Prompt → Convert the data below into a Markdown table with the columns Row and Line, numbering each line and skipping blank lines. Omit the pictures from the table.

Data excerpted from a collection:
** START **
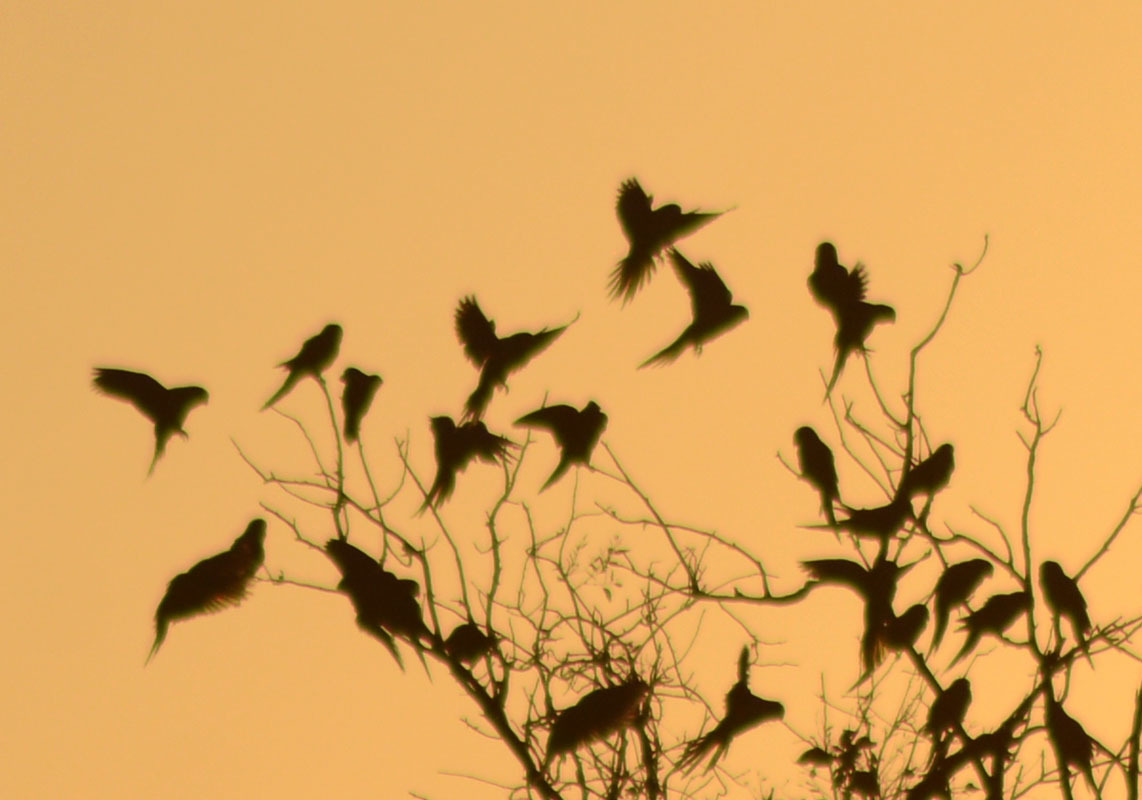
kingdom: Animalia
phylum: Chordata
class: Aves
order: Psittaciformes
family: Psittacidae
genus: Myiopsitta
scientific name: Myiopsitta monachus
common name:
** END **
Result below →
| Row | Line |
|---|---|
| 1 | kingdom: Animalia |
| 2 | phylum: Chordata |
| 3 | class: Aves |
| 4 | order: Psittaciformes |
| 5 | family: Psittacidae |
| 6 | genus: Myiopsitta |
| 7 | scientific name: Myiopsitta monachus |
| 8 | common name: |